# Action à mener
Citez le passage de l'entretien sur les volumes, ci-dessous, qui va de « Q.- Le passage » jusqu'à « à la maquette. ».

# Texte à analyser
--------

Q.- Le passage au volume peut se faire par le plein effectivement, un plein assez énigmatique puisqu’il est blanc, ou par un volume creux qui joue avec le vide et l’environnement. Pour les volumes pleins et blancs qui sont disposés les uns à côté des autres, il y a, non seulement un rapport surdimensionné mais le plus souvent un rapport au modèle réduit, à la maquette.
R.- oui, mais j’ai aussi imaginé des passe-volumes dans lesquels on pourrait pénétrer ; des passe-volumes de 2m20 à l’intérieur desquels on serait totalement confronté au plan. Je ne m’intéresse qu’à la verticalité, donc aux côtés latéraux qui sont pour moi les côtés dynamiques. A partir d’une de mes suites combinatoires j’ai imaginé une structure s’enroulant sur elle-même, en colimaçon, dans laquelle on pourrait circuler. Cette suite développe une succession d’évidements qui permettent de voir de l’autre côté. Très éclairée au centre la lumière passant au travers de ces fentes répercutait leurs dessins dans la structure en créant une impression chaotique que j’appelais « labyrinthique ».

--------

Entrées enregistrées:
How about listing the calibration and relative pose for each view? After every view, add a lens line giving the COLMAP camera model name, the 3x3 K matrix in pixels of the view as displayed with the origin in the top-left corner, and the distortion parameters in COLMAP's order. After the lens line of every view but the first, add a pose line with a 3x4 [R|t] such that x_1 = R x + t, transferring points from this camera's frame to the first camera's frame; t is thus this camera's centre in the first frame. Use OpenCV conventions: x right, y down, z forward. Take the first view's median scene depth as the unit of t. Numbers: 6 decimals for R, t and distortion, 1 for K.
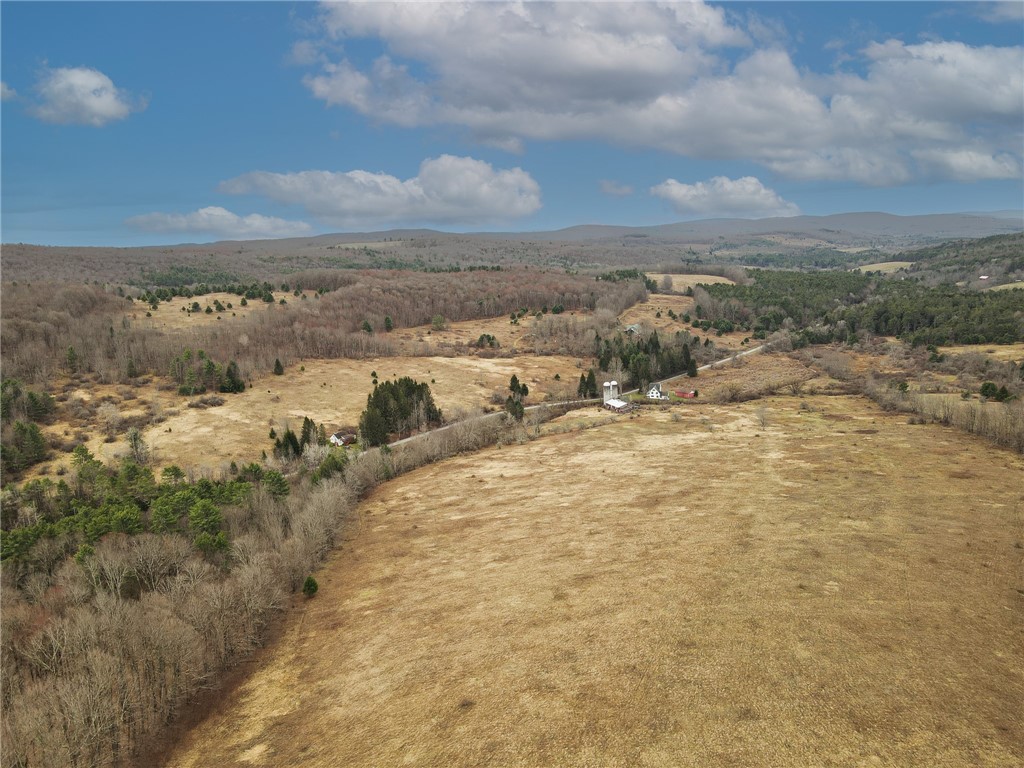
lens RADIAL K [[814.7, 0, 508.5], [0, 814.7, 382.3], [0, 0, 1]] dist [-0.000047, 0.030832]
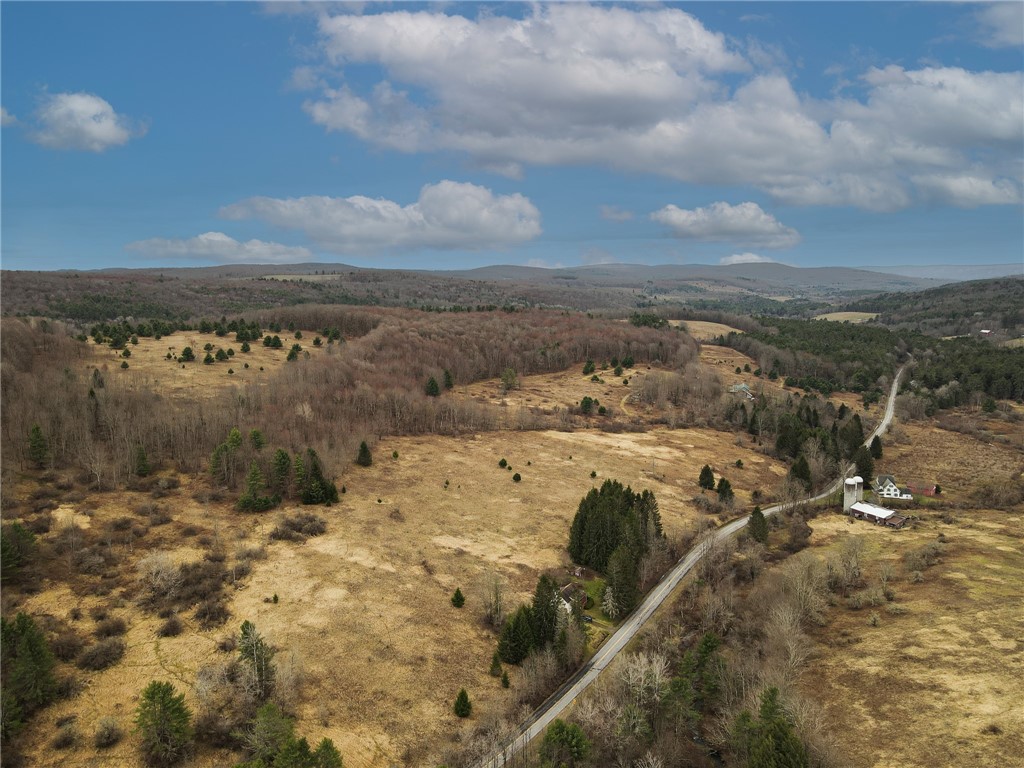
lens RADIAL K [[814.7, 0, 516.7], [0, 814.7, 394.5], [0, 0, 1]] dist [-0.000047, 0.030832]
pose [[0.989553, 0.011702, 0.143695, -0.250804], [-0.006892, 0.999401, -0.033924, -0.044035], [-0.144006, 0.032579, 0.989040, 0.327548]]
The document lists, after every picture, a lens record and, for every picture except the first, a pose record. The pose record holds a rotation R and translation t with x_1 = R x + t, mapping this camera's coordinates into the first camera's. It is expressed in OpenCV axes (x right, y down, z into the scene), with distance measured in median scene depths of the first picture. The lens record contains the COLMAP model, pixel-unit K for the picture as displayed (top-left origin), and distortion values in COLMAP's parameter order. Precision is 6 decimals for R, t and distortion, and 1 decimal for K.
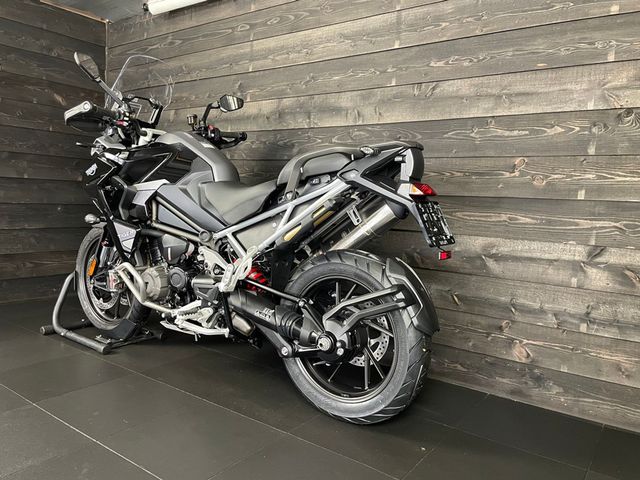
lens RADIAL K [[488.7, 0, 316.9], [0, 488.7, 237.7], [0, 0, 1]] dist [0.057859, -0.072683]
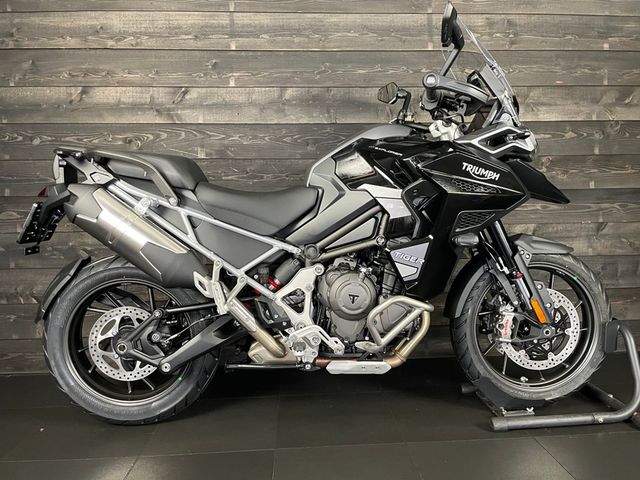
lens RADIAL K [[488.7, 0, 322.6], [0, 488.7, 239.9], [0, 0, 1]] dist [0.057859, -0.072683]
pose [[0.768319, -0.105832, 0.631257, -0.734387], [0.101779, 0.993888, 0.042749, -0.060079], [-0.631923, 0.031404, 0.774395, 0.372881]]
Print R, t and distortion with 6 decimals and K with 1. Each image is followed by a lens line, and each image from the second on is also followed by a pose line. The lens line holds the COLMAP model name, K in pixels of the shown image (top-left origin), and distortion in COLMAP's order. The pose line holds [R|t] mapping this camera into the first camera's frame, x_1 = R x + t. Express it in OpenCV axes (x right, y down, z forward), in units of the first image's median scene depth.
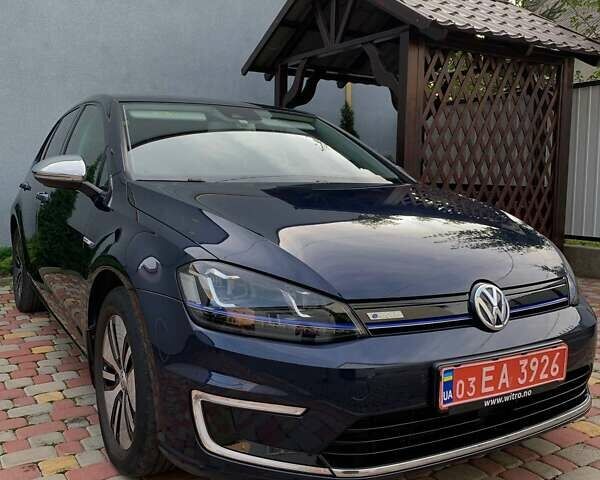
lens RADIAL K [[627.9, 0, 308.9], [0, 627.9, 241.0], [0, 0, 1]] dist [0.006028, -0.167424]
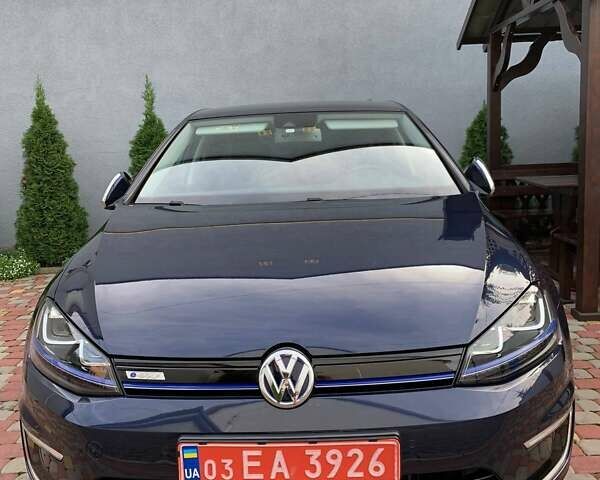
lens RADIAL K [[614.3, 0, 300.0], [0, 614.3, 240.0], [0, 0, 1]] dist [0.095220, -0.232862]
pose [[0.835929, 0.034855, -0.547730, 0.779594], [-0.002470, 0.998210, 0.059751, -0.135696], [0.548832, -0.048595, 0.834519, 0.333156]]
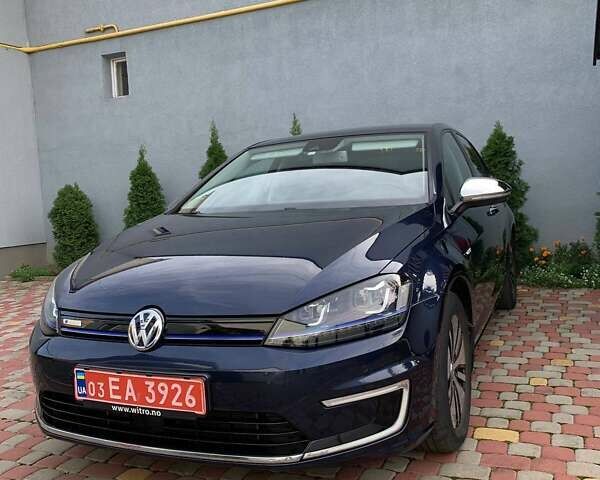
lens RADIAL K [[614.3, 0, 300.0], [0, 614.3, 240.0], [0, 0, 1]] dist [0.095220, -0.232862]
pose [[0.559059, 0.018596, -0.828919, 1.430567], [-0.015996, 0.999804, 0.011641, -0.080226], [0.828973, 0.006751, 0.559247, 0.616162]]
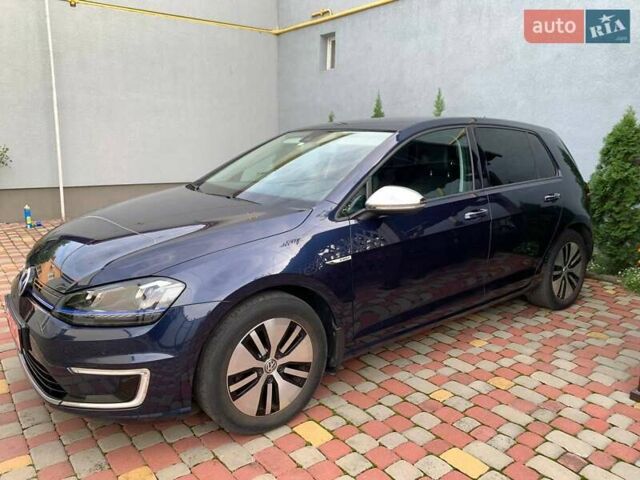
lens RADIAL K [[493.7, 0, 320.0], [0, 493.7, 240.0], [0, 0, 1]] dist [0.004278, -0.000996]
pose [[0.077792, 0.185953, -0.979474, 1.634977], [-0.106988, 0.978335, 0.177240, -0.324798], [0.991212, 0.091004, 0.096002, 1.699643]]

--------

# Réponse attendue
Q.- Le passage au volume peut se faire par le plein effectivement, un plein assez énigmatique puisqu’il est blanc, ou par un volume creux qui joue avec le vide et l’environnement. Pour les volumes pleins et blancs qui sont disposés les uns à côté des autres, il y a, non seulement un rapport surdimensionné mais le plus souvent un rapport au modèle réduit, à la maquette.